━━━━━ RECORD EXCERPTS

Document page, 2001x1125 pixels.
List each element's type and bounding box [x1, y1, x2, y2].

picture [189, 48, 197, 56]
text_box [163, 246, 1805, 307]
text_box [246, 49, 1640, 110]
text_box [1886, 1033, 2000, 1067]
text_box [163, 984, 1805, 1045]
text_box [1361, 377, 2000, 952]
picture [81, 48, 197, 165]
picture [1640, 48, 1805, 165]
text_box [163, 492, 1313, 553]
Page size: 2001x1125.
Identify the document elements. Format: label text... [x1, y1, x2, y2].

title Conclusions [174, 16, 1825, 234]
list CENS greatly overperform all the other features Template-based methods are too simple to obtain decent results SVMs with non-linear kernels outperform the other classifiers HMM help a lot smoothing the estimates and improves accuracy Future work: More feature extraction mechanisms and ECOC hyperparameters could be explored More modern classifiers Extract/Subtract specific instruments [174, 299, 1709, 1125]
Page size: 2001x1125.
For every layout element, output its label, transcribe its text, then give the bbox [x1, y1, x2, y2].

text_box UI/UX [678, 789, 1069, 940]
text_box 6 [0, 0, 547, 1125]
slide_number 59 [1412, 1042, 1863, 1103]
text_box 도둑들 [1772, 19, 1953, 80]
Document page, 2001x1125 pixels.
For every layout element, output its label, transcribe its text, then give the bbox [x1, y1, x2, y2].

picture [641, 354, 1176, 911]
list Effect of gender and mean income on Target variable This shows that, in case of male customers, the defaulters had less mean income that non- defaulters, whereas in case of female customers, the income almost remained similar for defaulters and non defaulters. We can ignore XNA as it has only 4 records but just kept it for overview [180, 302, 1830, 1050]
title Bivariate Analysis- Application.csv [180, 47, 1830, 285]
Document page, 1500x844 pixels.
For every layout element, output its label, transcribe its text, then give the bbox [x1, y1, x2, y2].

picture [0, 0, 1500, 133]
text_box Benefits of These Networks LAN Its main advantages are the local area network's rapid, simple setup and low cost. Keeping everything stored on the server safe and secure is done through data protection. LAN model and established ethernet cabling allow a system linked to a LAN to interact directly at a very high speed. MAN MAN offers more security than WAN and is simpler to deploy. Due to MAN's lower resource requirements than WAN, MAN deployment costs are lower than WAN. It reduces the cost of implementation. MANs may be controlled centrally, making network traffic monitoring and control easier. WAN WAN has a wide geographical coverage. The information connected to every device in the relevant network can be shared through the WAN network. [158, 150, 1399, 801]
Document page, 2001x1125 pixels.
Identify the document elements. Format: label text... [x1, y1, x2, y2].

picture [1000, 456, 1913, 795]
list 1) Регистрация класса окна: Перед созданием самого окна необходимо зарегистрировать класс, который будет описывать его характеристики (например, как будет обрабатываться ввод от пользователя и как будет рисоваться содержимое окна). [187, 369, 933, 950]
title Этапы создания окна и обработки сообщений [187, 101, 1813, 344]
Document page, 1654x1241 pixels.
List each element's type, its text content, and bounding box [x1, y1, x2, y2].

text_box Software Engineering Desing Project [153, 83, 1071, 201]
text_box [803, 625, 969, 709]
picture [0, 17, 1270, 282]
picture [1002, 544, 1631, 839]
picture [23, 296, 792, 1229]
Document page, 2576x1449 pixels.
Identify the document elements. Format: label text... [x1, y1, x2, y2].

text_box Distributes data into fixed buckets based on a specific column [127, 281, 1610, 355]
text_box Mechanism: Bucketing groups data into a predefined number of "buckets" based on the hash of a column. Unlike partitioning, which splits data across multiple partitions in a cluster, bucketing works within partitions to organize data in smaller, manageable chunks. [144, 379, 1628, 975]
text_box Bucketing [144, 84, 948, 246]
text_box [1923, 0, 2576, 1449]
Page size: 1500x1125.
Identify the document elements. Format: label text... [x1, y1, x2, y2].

━━━━━━━━━━

● **WHAT IS REQUIRED**
The response should be an exact repeat of the data above.

● **RESPONSE AREA**
Document page, 2001x1125 pixels.
List each element's type and bounding box [x1, y1, x2, y2].

picture [189, 48, 197, 56]
text_box [163, 246, 1805, 307]
text_box [246, 49, 1640, 110]
text_box [1886, 1033, 2000, 1067]
text_box [163, 984, 1805, 1045]
text_box [1361, 377, 2000, 952]
picture [81, 48, 197, 165]
picture [1640, 48, 1805, 165]
text_box [163, 492, 1313, 553]
Page size: 2001x1125.
Identify the document elements. Format: label text... [x1, y1, x2, y2].

title Conclusions [174, 16, 1825, 234]
list CENS greatly overperform all the other features Template-based methods are too simple to obtain decent results SVMs with non-linear kernels outperform the other classifiers HMM help a lot smoothing the estimates and improves accuracy Future work: More feature extraction mechanisms and ECOC hyperparameters could be explored More modern classifiers Extract/Subtract specific instruments [174, 299, 1709, 1125]
Page size: 2001x1125.
For every layout element, output its label, transcribe its text, then give the bbox [x1, y1, x2, y2].

text_box UI/UX [678, 789, 1069, 940]
text_box 6 [0, 0, 547, 1125]
slide_number 59 [1412, 1042, 1863, 1103]
text_box 도둑들 [1772, 19, 1953, 80]
Document page, 2001x1125 pixels.
For every layout element, output its label, transcribe its text, then give the bbox [x1, y1, x2, y2].

picture [641, 354, 1176, 911]
list Effect of gender and mean income on Target variable This shows that, in case of male customers, the defaulters had less mean income that non- defaulters, whereas in case of female customers, the income almost remained similar for defaulters and non defaulters. We can ignore XNA as it has only 4 records but just kept it for overview [180, 302, 1830, 1050]
title Bivariate Analysis- Application.csv [180, 47, 1830, 285]
Document page, 1500x844 pixels.
For every layout element, output its label, transcribe its text, then give the bbox [x1, y1, x2, y2].

picture [0, 0, 1500, 133]
text_box Benefits of These Networks LAN Its main advantages are the local area network's rapid, simple setup and low cost. Keeping everything stored on the server safe and secure is done through data protection. LAN model and established ethernet cabling allow a system linked to a LAN to interact directly at a very high speed. MAN MAN offers more security than WAN and is simpler to deploy. Due to MAN's lower resource requirements than WAN, MAN deployment costs are lower than WAN. It reduces the cost of implementation. MANs may be controlled centrally, making network traffic monitoring and control easier. WAN WAN has a wide geographical coverage. The information connected to every device in the relevant network can be shared through the WAN network. [158, 150, 1399, 801]
Document page, 2001x1125 pixels.
Identify the document elements. Format: label text... [x1, y1, x2, y2].

picture [1000, 456, 1913, 795]
list 1) Регистрация класса окна: Перед созданием самого окна необходимо зарегистрировать класс, который будет описывать его характеристики (например, как будет обрабатываться ввод от пользователя и как будет рисоваться содержимое окна). [187, 369, 933, 950]
title Этапы создания окна и обработки сообщений [187, 101, 1813, 344]
Document page, 1654x1241 pixels.
List each element's type, its text content, and bounding box [x1, y1, x2, y2].

text_box Software Engineering Desing Project [153, 83, 1071, 201]
text_box [803, 625, 969, 709]
picture [0, 17, 1270, 282]
picture [1002, 544, 1631, 839]
picture [23, 296, 792, 1229]
Document page, 2576x1449 pixels.
Identify the document elements. Format: label text... [x1, y1, x2, y2].

text_box Distributes data into fixed buckets based on a specific column [127, 281, 1610, 355]
text_box Mechanism: Bucketing groups data into a predefined number of "buckets" based on the hash of a column. Unlike partitioning, which splits data across multiple partitions in a cluster, bucketing works within partitions to organize data in smaller, manageable chunks. [144, 379, 1628, 975]
text_box Bucketing [144, 84, 948, 246]
text_box [1923, 0, 2576, 1449]
Page size: 1500x1125.
Identify the document elements. Format: label text... [x1, y1, x2, y2].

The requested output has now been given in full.